Even as developments in the credit markets went from bad to worse this year, investors for the most part have remained upbeat about the values of the mortgage securities they held. One reason that they could keep their heads in the sand was that these complex securities are hard to value in good times, impossible during periods of stress.
Executives of companies with big stakes in mortgages also accentuated the power of positive investor thinking. Emerging periodically from their corner offices, these executives opined that in spite of rocketing delinquencies, most loans continued to perform well. Rating agencies, fending off complaints that they had been slow to downgrade, maintained that they would adjust their ratings only after they saw actual loan failures. Government officials trotted out regularly to contend that upheaval in the mortgage market was a minor scrape.
After last week, however, it was no longer plausible to deny that mortgage loans, and the complex securities derived from them, had crashed — and caused a lot of damage in the process.
First to face the music was Merrill Lynch, which stunned investors Wednesday with an $8.4 billion write-down, $7.9 billion of which was for mortgage-related assets. The write-down was $3.4 billion more than it had warned investors about just three weeks before.
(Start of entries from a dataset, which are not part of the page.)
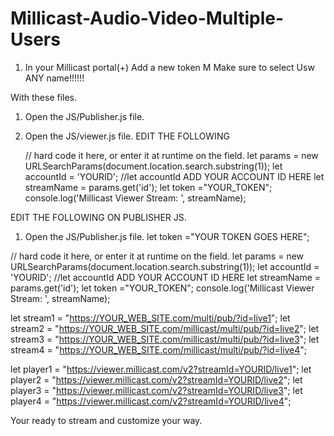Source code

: # Millicast-Audio-Video-Multiple-Users

1. In your Millicast portal(+) Add a new token M
Make sure to select Usw ANY name!!!!!!

With these files.
1. Open the JS/Publisher.js file.
2. Open the JS/viewer.js file.
EDIT THE FOLLOWING

   // hard code it here, or enter it at runtime on the field.
   let params = new URLSearchParams(document.location.search.substring(1));
   let accountId = 'YOURID'; //let accountId ADD YOUR ACCOUNT ID HERE
   let streamName = params.get('id');
   let token ="YOUR_TOKEN";
   console.log('Millicast Viewer Stream: ', streamName);

EDIT THE FOLLOWING ON PUBLISHER JS.
1. Open the JS/Publisher.js file.
let token ="YOUR TOKEN GOES HERE";

   
  // hard code it here, or enter it at runtime on the field.
   let params = new URLSearchParams(document.location.search.substring(1));
   let accountId = 'YOURID'; //let accountId ADD YOUR ACCOUNT ID HERE
   let streamName = params.get('id');
   let token ="YOUR_TOKEN";
   console.log('Millicast Viewer Stream: ', streamName);

   let stream1 = "https://YOUR_WEB_SITE.com/multi/pub/?id=live1";
   let stream2 = "https://YOUR_WEB_SITE.com/millicast/multi/pub/?id=live2";
   let stream3 = "https://YOUR_WEB_SITE.com/millicast/multi/pub/?id=live3";
   let stream4 = "https://YOUR_WEB_SITE.com/millicast/multi/pub/?id=live4";

   let player1 = "https://viewer.millicast.com/v2?streamId=YOURID/live1";
   let player2 = "https://viewer.millicast.com/v2?streamId=YOURID/live2";
   let player3 = "https://viewer.millicast.com/v2?streamId=YOURID/live3";
   let player4 = "https://viewer.millicast.com/v2?streamId=YOURID/live4";

 Your ready to stream and customize your way.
Until that moment, investors had been willing to trust companies claiming to have limited exposure to the credit mess. But Merrill’s third-quarter results made clear that such confidence must now be earned, not presumed.
In a pained, hour-long conference call, Merrill’s top executives said that almost $8 billion of the firm’s capital had been vaporized in the third quarter because it had underestimated the degree to which its holdings of collateralized debt obligations, or C.D.O.’s, had tanked. C.D.O.’s are pools made up, for the most part, of mortgage securities divvied up into tranches of differing risk levels.
The executives on Merrill’s dismal conference call conceded that even after they decided to value their C.D.O. holdings more conservatively — resulting in losses — much of their methodology was based on “quantitative evaluation.” (For the rest of us, that means that Merrill was in the unfortunate position of still having to guesstimate its exposure to losses.)
ANALYSTS quickly responded by forecasting an additional $4 billion in write-downs on Merrill’s portfolio. Marking positions to model — a favorite reality dodge on Wall Street — just doesn’t cut it anymore.
To be sure, Merrill was especially overexposed in C.D.O.’s, choosing as it did to go into the business relatively late but in a very big, very voracious way. Other banks and brokerage firms are not likely to have as much junk on their books.
Nevertheless, Merrill’s decision to write down its holdings as it did gives a clear signal to other banks and brokerage firms that valuing similar assets at lofty levels is no longer acceptable or credible.
Then, on Friday, Moody’s Investors Service began downgrading C.D.O.’s. Despite the subprime turmoil, some of these securities had continued to carry high ratings — until Friday. Moody’s cut or placed on review for possible downgrade securities from dozens of C.D.O.’s, some rated as high as AAA. The C.D.O.’s that may be subject to a downgrade hold subprime mortgage loans worth $33 billion, and there are probably more to come.
Moody’s move was not a surprise. It warned several weeks ago that C.D.O.’s were finally coming under its microscope. But Moody’s downgrade is notable because many investors holding C.D.O.’s — like insurance companies — have to sell them when their ratings fall significantly.
With the C.D.O. market stopped dead in its tracks, it is not clear who will be willing to buy and at what price. But it’s a good bet that these forced sales aren’t going to add buoyancy to the market. A better bet may be to expect Wall Street to recognize further losses.
“We’ll definitely see a lot more write-downs,” said Josh Rosner, an expert on asset-backed securities at Graham-Fisher, an independent research firm in New York. “I think that the exposures that we are seeing and the announcement out of Merrill are the leading edge, not the end.”
ONE reason that Mr. Rosner expects more losses from banks and brokerage firms relates to the calendar. So far, the write-downs that banks and brokerage firms have taken have come during periods when managements were preparing their financial statements but hadn’t submitted them to outside auditors for a more thorough vetting.
Intense auditor scrutiny comes once a year, and that is the period we are in now — fiscal years at many big brokerage firms, Morgan Stanley, Lehman Brothers and Bear Stearns, for example, end in November.
“When it comes time for the auditors to attest, they are going to be very conservative,” Mr. Rosner said. That means write-downs will have to reflect the reality in the market, not some rosy scenario.
Way back in 2003, Warren Buffett defined derivatives — like those exploding on a balance sheet near you — as financial weapons of mass destruction.
“The derivatives genie is now well out of the bottle,” he wrote, “and these instruments will almost certainly multiply in variety and number until some event makes their toxicity clear.”
Last week, Merrill Lynch shareholders got a taste of that toxicity. Others will soon have their turn.